For a new user who hasn't used a piece of software before, the UpgradeType might be confusing - would they want to install the "critical fix" version of the application? Or the latest version which is only marked "feature update"?

Even when uninstalling the old version to install the new, what matters to the user (or the package manager that will do the auto-upgrade) is whether the upgrade from the old version to the new patches a vulnerability, and how urgent this patch is.

What the user (or the package manager) will see, is a cumulative evaluation of the fixes, from the old version up to the target version. So, if the user has version v0 installed, version v1 reports fixing a critical vulnerability, v2 reports fixing a low-risk vulnerability, and v3 reports nothing, then v0 has at least 1 critical and at least 1 low-risk vulnerability, v1 has at least 1 low-risk vulnerability, and v2 & v3 have no known vulnerabilities. The same logic can be applied to functionality fixes and features releases.
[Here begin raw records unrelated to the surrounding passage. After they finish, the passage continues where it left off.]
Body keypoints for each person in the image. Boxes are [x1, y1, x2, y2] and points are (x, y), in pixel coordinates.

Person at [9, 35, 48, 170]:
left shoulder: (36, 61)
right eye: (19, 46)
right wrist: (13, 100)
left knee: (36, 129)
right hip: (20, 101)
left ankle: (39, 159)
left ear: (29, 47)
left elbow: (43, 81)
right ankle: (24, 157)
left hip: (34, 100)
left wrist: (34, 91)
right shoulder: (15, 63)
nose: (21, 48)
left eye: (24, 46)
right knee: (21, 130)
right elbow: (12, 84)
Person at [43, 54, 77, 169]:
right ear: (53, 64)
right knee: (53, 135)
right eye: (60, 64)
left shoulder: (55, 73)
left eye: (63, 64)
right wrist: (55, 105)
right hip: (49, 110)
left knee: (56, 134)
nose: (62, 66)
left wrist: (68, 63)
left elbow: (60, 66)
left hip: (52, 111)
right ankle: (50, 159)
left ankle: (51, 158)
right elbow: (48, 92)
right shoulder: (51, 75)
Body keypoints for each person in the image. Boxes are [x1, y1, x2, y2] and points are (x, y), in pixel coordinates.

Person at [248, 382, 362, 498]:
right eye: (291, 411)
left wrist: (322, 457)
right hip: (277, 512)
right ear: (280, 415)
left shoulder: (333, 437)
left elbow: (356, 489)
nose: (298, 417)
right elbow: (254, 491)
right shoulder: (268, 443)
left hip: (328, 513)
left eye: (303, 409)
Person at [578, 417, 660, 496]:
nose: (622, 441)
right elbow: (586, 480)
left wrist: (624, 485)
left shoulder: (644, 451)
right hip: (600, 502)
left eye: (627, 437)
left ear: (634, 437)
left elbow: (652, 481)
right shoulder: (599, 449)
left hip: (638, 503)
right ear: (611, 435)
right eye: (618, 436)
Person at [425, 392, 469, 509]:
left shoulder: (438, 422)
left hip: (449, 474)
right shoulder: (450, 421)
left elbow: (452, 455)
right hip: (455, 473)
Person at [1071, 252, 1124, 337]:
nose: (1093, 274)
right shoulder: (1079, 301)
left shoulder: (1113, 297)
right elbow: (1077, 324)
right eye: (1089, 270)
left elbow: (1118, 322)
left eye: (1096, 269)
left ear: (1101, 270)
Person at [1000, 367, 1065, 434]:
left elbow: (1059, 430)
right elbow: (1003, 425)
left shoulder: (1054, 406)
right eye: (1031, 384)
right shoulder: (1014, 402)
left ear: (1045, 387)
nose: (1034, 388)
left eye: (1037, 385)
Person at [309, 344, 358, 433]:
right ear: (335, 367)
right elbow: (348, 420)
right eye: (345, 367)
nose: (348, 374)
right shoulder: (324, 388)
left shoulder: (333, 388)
If there was an auto-upgrade feature, the package manager would choose to upgrade you from v0 to the latest version automatically (taking into account any package settings that might be overriding the global settings). If you were on v2, the package manager would not need to update the package, unless you told it to do so for the particular package. To update the manifest from a CVE database, you need to grab all the CVEs for that software, see at which version a particular CVE gets fixed, and update the manifest files for each version to contain the appropriate security fix rank (critical, medium, low).

This could also work the other way around when it comes to security fixes, and have CVEs embedded in the manifest file. CVEs will be fetched from CVE databases and inserted into the manifest automatically for each version. Then, each version will have its vulnerabilities embedded into its manifest file for the package manager to access. But this will be a problem for vulnerabilities that have no public CVEs. Perhaps in that case a random CVE could be assigned and be added manually by the publisher, but he would have to update all the appropriate previous versions of the package (which is a larger pain, if you ask me). Also, this cannot support functionality fixes, nor can it mark a release as a feature upgrade.
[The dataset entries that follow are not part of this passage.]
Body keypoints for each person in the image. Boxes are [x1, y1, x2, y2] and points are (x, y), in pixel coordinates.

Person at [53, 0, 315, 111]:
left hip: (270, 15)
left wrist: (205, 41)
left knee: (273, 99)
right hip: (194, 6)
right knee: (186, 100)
Of course, the publisher of the software would have to be responsible, and use this properly. But that is a general problem when it comes to fixing vulnerabilities. I think that any publisher responsible enough to issue security patches, would be responsible enough to check a few checkboxes about it. After all, most software on Windows is published by large corporations that try or claim to be responsible on these matters. And even if they don't fill the required information of any of the two methods mentioned above, at least it can work automatically with public CVEs when the publishers don't play ball.

There is so mush software installed on modern OSes, that going through release notes is not very feasible. I never do that, unless I am in love with the software in question. Having an overview in the form an "update type" (critical-risk security fix, medium-risk security fix, low-risk security fix, functionality fix, feature update) is a good way to help the user out, and even more to automate the upgrades, which is the most important thing when it comes to securing a computer. Installing everything indiscriminately is a horrible idea since there is software that require many GBs of data to be downloaded and installed (which is the sad situation in Linux snaps). And letting the user manually go through the apps, read their release notes, and decide what to upgrade (which will never happen anyway...) leaves time for a possible attack.